Francois Fillon or Alain Juppe, both candidates have now cast their ballots, and now it’s up to France to choose who it wants to represent Les Republicains. Whoever wins the second round of the centre-right’s primary run-off is likely to challenge far-right candidate Marine Le Pen.
Early turnout figures show participation is 10-15% higher than the first round.
Opinion polls peg Francois Fillon as the favourite heading into the race. He has positioned himself more right of the centre, calling for radical economic reforms, as well as limits to adoption for same-sex couples.

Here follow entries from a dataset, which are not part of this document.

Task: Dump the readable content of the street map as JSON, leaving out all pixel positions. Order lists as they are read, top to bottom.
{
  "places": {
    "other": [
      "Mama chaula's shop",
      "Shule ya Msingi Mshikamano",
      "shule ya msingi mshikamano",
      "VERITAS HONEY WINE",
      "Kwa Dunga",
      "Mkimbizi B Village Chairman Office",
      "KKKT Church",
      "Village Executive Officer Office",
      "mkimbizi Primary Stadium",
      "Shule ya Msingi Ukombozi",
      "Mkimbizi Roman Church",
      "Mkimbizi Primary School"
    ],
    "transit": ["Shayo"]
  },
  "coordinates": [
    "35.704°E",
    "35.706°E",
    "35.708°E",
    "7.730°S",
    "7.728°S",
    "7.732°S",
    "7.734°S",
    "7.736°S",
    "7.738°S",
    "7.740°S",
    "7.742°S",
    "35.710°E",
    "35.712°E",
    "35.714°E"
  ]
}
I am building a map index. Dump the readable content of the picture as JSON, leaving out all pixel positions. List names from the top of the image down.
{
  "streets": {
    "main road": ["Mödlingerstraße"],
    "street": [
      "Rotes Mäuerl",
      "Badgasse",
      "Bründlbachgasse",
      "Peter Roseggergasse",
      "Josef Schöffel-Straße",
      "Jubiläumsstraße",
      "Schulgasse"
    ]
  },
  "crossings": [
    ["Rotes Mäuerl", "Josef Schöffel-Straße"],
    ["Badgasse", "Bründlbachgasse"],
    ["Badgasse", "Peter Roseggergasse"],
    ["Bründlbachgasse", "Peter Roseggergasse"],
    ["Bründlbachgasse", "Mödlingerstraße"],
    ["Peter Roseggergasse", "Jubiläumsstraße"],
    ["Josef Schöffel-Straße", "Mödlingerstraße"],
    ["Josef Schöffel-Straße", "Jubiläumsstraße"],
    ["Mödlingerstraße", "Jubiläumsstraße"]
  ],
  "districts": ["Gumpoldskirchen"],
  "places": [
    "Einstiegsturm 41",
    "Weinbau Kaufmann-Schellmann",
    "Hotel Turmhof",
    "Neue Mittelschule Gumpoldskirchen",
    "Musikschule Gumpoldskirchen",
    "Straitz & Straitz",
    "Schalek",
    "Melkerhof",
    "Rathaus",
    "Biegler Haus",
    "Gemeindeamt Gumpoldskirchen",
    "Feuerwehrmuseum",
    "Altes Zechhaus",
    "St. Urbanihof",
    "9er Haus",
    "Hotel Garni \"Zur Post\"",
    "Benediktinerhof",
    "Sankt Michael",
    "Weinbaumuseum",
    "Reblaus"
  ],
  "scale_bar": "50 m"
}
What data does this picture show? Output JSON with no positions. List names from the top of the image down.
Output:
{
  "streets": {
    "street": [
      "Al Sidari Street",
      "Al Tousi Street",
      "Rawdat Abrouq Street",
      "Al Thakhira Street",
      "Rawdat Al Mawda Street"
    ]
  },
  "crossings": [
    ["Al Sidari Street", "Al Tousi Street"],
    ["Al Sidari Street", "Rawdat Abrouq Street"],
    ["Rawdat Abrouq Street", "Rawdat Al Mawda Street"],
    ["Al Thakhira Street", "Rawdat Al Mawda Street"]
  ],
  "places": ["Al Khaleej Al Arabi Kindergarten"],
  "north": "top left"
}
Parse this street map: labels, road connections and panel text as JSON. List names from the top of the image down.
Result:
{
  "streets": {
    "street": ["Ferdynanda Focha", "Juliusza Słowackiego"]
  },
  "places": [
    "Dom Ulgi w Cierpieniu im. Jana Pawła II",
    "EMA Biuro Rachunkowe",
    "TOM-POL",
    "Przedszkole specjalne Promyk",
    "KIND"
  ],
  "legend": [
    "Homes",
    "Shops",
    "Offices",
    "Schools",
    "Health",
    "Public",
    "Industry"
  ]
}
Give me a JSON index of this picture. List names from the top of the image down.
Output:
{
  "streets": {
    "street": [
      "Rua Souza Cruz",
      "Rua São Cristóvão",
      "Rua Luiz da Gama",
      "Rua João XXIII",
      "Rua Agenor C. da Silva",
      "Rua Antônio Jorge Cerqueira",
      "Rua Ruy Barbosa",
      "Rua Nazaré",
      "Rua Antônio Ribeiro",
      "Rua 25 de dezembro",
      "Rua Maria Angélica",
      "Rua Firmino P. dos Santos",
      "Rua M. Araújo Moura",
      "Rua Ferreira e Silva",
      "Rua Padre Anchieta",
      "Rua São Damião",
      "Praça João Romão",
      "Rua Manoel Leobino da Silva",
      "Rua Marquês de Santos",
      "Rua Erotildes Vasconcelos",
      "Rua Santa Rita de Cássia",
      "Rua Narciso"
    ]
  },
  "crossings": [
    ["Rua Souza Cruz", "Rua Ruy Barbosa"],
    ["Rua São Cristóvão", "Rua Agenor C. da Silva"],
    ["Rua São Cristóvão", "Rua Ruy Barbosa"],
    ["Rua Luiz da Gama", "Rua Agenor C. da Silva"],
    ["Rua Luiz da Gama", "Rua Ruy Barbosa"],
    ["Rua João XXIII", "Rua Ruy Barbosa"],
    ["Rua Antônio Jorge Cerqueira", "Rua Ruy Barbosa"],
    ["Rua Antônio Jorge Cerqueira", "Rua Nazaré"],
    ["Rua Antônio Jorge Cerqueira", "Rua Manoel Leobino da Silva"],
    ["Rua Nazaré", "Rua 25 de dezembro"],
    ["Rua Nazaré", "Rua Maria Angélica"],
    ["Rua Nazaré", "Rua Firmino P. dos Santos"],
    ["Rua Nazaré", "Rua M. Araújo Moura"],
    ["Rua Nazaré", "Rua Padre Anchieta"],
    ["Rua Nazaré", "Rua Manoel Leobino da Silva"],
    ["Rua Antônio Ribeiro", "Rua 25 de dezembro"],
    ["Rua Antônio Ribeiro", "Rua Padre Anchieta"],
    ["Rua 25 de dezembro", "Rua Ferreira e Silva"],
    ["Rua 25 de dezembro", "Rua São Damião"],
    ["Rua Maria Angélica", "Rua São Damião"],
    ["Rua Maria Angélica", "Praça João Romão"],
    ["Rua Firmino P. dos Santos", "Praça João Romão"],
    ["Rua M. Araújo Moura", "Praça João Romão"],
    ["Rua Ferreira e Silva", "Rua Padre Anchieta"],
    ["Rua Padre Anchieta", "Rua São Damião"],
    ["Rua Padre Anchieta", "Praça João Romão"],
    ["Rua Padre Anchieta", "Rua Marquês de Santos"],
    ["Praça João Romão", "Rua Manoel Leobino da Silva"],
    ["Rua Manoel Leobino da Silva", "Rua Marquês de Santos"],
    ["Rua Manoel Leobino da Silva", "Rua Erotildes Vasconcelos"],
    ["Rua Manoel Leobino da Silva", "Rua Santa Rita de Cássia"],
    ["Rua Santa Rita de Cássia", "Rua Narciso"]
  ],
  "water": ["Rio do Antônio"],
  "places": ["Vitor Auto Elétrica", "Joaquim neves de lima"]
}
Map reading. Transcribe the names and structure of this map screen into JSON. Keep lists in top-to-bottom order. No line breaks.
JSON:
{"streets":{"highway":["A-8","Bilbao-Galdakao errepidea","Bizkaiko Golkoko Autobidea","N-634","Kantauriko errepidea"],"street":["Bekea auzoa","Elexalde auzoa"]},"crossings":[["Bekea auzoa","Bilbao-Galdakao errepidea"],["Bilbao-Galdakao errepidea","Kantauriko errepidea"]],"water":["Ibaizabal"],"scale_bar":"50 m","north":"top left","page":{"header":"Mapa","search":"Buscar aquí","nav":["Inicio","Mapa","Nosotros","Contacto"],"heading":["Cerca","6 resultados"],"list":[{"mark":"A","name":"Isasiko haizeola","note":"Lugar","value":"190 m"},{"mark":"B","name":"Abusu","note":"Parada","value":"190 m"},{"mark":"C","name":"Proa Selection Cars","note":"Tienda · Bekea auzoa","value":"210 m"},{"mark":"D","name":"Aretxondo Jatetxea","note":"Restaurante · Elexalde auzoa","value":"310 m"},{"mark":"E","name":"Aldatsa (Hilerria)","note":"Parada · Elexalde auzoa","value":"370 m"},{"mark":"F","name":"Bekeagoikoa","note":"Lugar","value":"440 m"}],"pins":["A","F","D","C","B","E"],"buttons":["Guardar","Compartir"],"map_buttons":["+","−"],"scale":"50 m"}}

While his rival Alain Juppe has taken a more moderate stance, attacking what he called Fillon’s retrograde vision on the role of women, the family and marriage.
At a polling station in Paris one voter remarked: “The candidate who is going to be elected today, needs to get as many votes as possible to avoid (the) extreme Right Wing.”
“I think that in terms of international issues like Syria and Russia, we need someone solid, someone with stature and competence and a someone with interesting experience,” said another voter.
Once the doors close at polling stations in the early evening, the first results should be known when 20 per cent of the count is in, but more definitive results aren’t expected until midnight.